Mikki's Crockpot Southwestern Swiss Steak
Total Time: 4 hrs 30 mins
Preparation Time: 30 mins
Cook Time: 4 hrs
Ingredients
- Servings: 4
- 1 1/2 lbs eye of round roast, sliced into 1/2-inch slicesagainst the grain
- 1 1/2 teaspoons meat tenderizer
- 1 cup flour
- 3 tablespoons cooking oil
- 1 (14 1/2 ounce) can diced tomatoes and green chilies
- 1 (12 ounce) jar beef gravy
- 2 teaspoons knorr tomato bouillon with chicken flavor
- 2 teaspoons mexican oregano, crushed
- 2 tablespoons potato starch
- water
Recipe
- 1 spray crock with cooking spray.
- 2 place flour and meat tenderizer in zip lock bag, close bag and shake to blend. add one or two steaks to bag at a time and pound with the side of a plate or with a meat hammer until steak is thoroughly coated and about 1.5 times itso original circumference. remove pounded steaks to a plate and repeat process until all meat has been coated and tenderized.
- 3 heat oil in large, heavy skillet over medium high heat. quickly fry steaks until browned on all sides.

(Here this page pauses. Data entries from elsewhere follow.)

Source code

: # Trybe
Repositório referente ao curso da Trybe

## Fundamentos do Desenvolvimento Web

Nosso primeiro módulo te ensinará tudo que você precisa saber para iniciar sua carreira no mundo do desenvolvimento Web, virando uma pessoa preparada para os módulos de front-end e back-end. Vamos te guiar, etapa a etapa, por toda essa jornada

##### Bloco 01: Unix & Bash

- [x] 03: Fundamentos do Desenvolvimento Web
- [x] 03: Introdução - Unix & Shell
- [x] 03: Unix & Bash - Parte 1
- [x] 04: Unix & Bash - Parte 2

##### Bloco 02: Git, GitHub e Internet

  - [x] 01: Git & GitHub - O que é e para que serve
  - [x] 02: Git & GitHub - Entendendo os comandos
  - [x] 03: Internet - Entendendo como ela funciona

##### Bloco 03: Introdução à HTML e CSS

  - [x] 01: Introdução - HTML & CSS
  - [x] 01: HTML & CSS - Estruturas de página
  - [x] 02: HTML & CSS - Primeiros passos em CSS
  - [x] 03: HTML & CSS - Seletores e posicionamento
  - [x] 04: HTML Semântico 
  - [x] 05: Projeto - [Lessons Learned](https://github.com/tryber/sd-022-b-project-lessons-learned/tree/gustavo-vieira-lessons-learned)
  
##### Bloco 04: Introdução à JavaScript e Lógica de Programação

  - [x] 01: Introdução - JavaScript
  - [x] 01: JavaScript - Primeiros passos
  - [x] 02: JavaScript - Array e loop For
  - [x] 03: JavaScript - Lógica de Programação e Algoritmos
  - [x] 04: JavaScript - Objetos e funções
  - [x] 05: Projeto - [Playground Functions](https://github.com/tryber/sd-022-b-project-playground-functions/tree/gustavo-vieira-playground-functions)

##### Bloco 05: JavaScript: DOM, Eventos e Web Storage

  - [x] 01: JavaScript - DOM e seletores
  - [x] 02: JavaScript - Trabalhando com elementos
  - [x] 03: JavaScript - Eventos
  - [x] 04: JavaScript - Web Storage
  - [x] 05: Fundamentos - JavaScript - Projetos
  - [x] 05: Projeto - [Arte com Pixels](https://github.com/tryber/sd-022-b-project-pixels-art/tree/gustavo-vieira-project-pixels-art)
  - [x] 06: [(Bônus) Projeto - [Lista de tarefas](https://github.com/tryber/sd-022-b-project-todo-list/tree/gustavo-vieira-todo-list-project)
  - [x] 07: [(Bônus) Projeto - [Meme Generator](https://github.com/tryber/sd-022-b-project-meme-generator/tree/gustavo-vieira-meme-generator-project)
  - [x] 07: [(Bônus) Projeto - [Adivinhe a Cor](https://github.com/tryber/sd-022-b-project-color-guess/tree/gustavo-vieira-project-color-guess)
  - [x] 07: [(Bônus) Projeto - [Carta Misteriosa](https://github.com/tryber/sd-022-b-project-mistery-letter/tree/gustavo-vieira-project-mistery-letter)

- 4 meanwhile, in the crock pot, mix tomatoes, gravy, boullion and oregano to create a sauce. place browned steaks in crockpot and ladle some sauce over them.
- 5 cover and cook on low for 8 hours or on high for 4 hours. before serving, remove meat to a serving dish and thicken the sauce with potato flour mixed with enough water to form a milky liquid. stir this into the sauce a bit at a time while stirring until the sauce reaches desired thickness. potato starch will thicken the sauce much quicker and using less thickener.
- 6 note: the recipe i mangled to create this dish called for onions and green pepper strips sauteed and added to the sauce. my family does not like the stringy, limp veges that result so i took a different route.